__Selected passage__
--
Erskine + Owen’s Syndication Journey

1. Our own property investment journey started in residential property

Naturally, residential property was our focus when we started the business, buying residential property. Residential property is not really a yield play – it’s about long-term equity growth. And therefore, we were laser focussed on achieving maximum capital growth. Our recommendations to clients of where and what to buy have proven to be incredibly successful. We have helped clients make many millions. Which is really our ‘why’. We are in business to help clients build equity and passive income that will allow them to achieve the lifestyles they aspire to.

In 2015, we embarked on syndication having already built other arms to the business – investment advisory, buyer agency, mortgage brokering and property management. We started Erskine + Owen in 2007 and we (directors Lisa Phillips and Alan Henderson) had both been investing in property since the mid 1990’s. Property was not new to us, especially not property acquisition. We’d been living and breathing property for just on two decades when we decided to embark on the syndication journey.

2. Syndication was birthed out of a need.

Our clients were wanting to access commercial property.  The challenge was the equity required to acquire quality commercial property. Should we all sell up our residential portfolios – or join together with others for a slice of a bigger pie? We had personally experienced joint ventures (JV’s) for residential property that had worked really well. We wanted to replicate that approach with commercial property. At the same time we had clients for whom we had achieved the targeted level of residential investment property, who were asking —‘what next?’

The importance of capital growth went with us into syndication. We want every property we buy to have superior capital growth over the long term. Syndication is more focused on cash yield compared to residential property. However, we think it is important to protect and grow the underlying equity. Some investors may only be interested in yield, but focusing on yield and ignoring other factors can lead to bad investment decisions. The quality of the underlying asset is what determines the long-term yield performance.
--
__Required tasks__
1. Rewrite the Erskine + Owen syndication text, everything from "In 2015, we" down to "out of a need.", putting "twenty years" in place of "two decades".
2. Carry the Erskine + Owen syndication text forward with its next section, starting after its final sentence.

__Stored data__
--
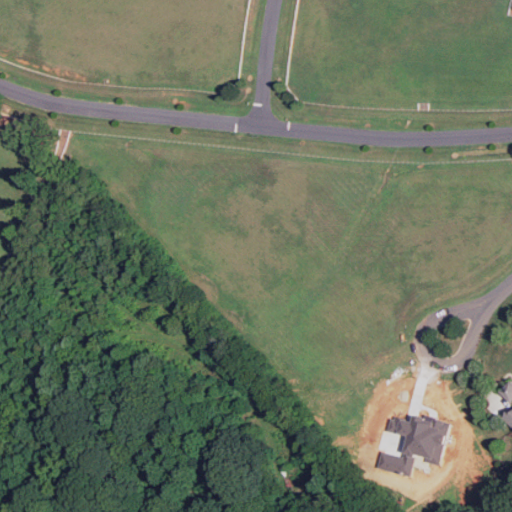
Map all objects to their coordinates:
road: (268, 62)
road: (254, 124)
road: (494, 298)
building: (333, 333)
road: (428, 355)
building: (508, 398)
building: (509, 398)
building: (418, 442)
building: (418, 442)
--
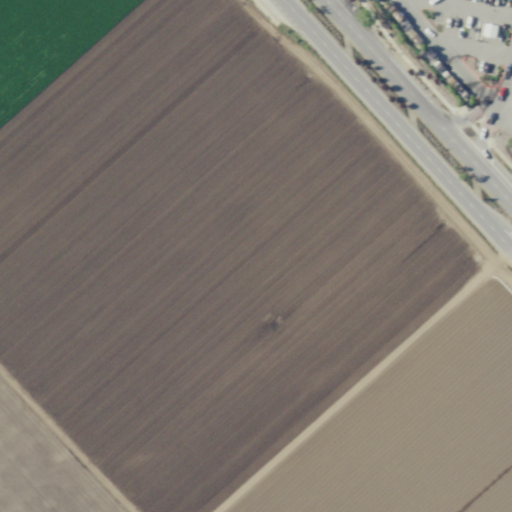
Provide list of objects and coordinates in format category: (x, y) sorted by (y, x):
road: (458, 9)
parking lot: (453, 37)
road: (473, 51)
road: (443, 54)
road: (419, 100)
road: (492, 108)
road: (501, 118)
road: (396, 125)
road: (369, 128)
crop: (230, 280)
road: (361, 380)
--
__Replies__
1.
In 2015, we embarked on syndication having already built other arms to the business – investment advisory, buyer agency, mortgage brokering and property management. We started Erskine + Owen in 2007 and we (directors Lisa Phillips and Alan Henderson) had both been investing in property since the mid 1990’s. Property was not new to us, especially not property acquisition. We’d been living and breathing property for just on twenty years when we decided to embark on the syndication journey.

2. Syndication was birthed out of a need.

2.
3. We think the key elements to consider when investing in commercial property are:

  • Location. Places like Auckland are a no brainer. But as Auckland becomes unaffordable, where next? In 2007 we recommended clients buy residential property in Otahuhu. Many clients looked at us warily, and some chose not to… we could get them only as far as Avondale (when we pronounced it with a French accent!!). However, our research said that the likely future lack of land supply would dramatically push up prices in Auckland and push first home buyers out further, especially to areas with community and good transport options. Otahuhu fitted the bill. We took our own advice and bought in Otahuhu. Like us, all our clients who bought there did extremely well.

So where next for commercial? We still start by following the economic story. Are there sound reasons the region or city will flourish, and can we see evidence? A region going backwards will drag property prices down and  lower total yield  over the long term.

  • Industry. We focus on growing industries, or at least industries that are solid and won’t be overly impacted by technology disruptors. Film for instamatic cameras is not a growth industry. Early childhood education is growing, demand for clean, green food is growing. Its also important to consider the industries impact on society and the environment.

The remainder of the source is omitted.